Segment Start: Available records
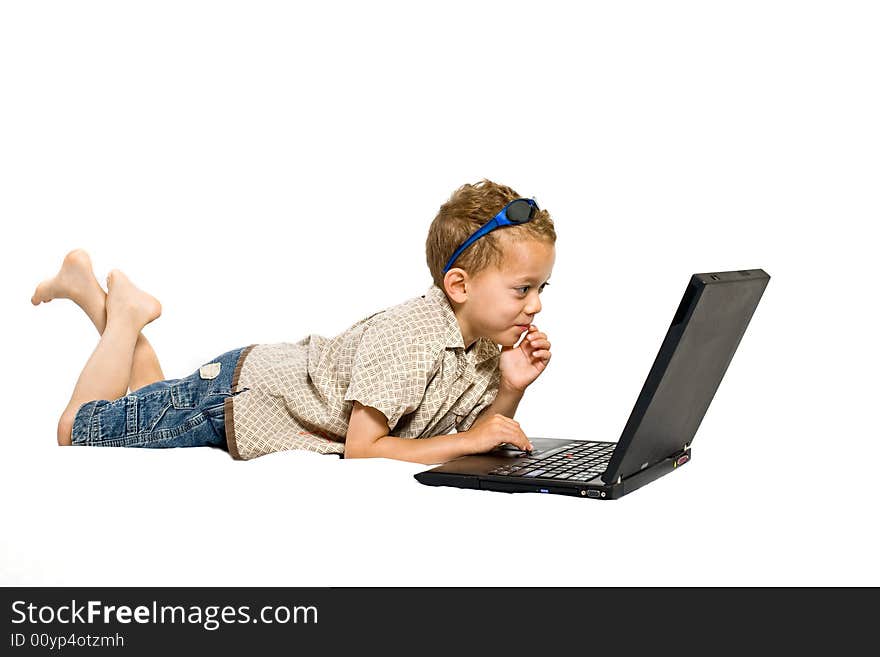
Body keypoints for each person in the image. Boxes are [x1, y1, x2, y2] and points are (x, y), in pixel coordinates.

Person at [33, 179, 556, 465]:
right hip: (237, 397)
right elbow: (364, 449)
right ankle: (124, 316)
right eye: (522, 289)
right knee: (77, 428)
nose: (535, 306)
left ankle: (86, 289)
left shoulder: (485, 348)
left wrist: (510, 388)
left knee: (148, 396)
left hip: (248, 390)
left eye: (540, 289)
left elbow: (480, 430)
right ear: (459, 286)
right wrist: (466, 444)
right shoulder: (412, 339)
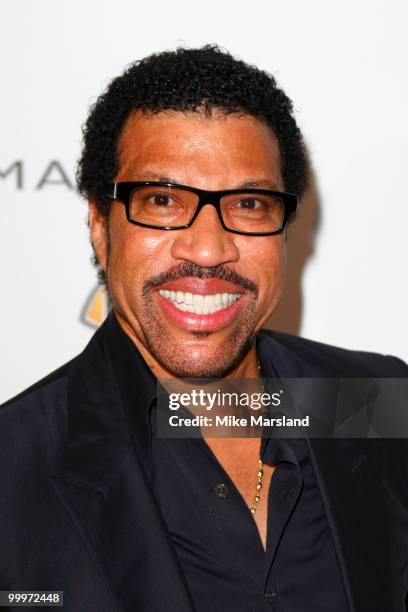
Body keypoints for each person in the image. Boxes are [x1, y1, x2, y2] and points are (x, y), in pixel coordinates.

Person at [0, 45, 407, 612]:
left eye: (248, 203)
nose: (210, 248)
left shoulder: (377, 401)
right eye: (162, 200)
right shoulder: (14, 467)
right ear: (99, 224)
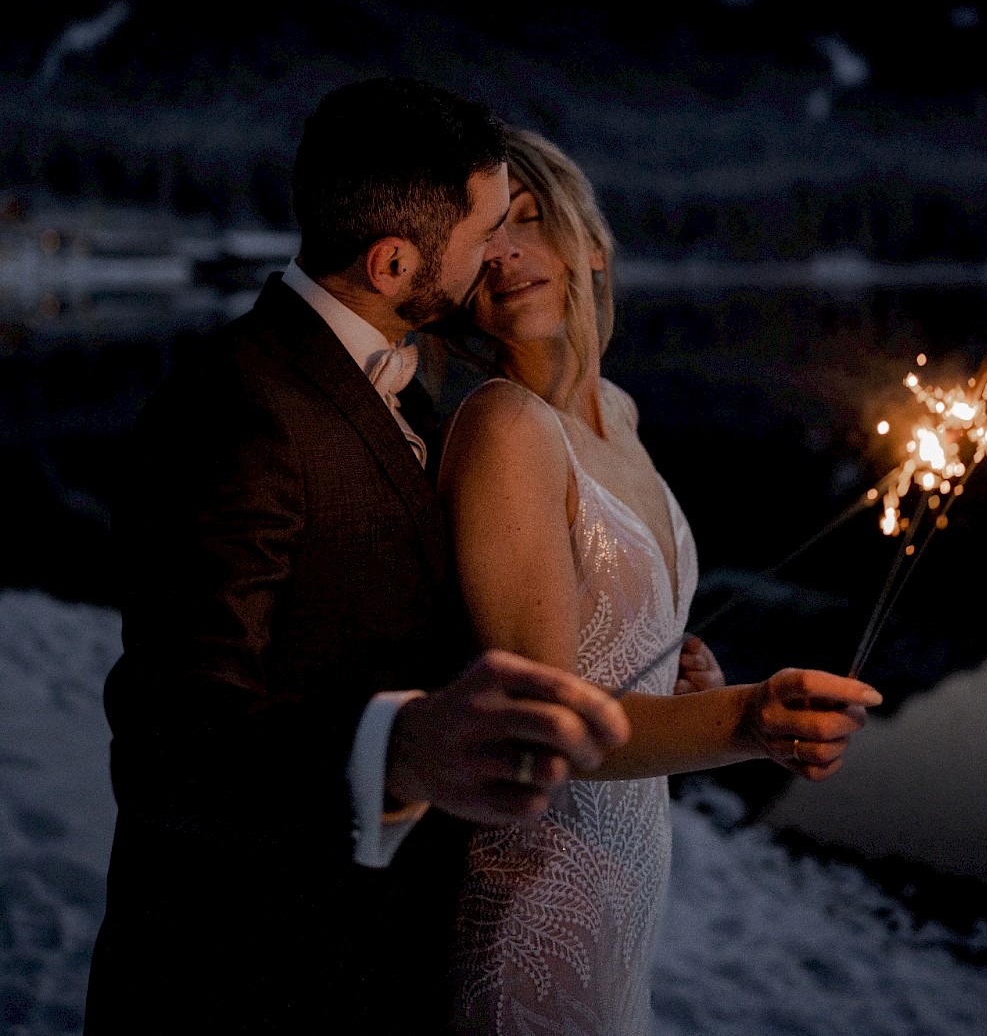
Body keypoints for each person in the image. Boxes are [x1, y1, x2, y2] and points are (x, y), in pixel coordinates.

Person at [84, 80, 630, 1036]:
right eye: (487, 230)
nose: (501, 254)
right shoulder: (236, 406)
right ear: (391, 261)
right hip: (241, 980)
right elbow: (174, 735)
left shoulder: (403, 383)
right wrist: (400, 746)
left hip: (378, 965)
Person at [438, 127, 882, 1035]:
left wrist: (688, 686)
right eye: (486, 238)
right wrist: (747, 721)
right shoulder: (503, 426)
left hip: (631, 884)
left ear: (591, 244)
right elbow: (546, 728)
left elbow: (613, 660)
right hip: (539, 897)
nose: (510, 253)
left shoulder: (621, 412)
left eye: (529, 220)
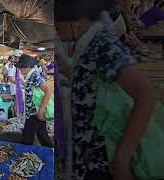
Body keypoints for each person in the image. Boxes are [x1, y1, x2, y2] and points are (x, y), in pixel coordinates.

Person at [56, 0, 159, 179]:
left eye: (57, 23)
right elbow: (88, 83)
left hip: (102, 162)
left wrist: (121, 159)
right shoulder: (87, 45)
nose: (55, 30)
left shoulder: (102, 44)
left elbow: (147, 94)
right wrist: (66, 68)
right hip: (87, 158)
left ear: (75, 21)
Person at [14, 55, 53, 147]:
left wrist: (41, 111)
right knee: (42, 136)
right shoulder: (30, 76)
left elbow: (48, 90)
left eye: (20, 67)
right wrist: (22, 82)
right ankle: (51, 152)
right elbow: (31, 87)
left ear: (27, 67)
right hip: (32, 113)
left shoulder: (34, 76)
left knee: (28, 137)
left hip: (34, 113)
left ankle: (25, 151)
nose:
Segment End: Available records
Starting at the first line of the data, set down each line exactly until you have copied the line with "left ankle: (86, 289)", but leave the pictures out.

Body keypoints for each person in the image. Boxes are [x1, y1, x2, y2] and points are (x, y), in pixel coordinates.

Person at [33, 179, 556, 465]:
right hip: (237, 397)
right elbow: (364, 449)
right ankle: (124, 316)
right eye: (522, 289)
right knee: (77, 428)
nose: (535, 306)
left ankle: (86, 289)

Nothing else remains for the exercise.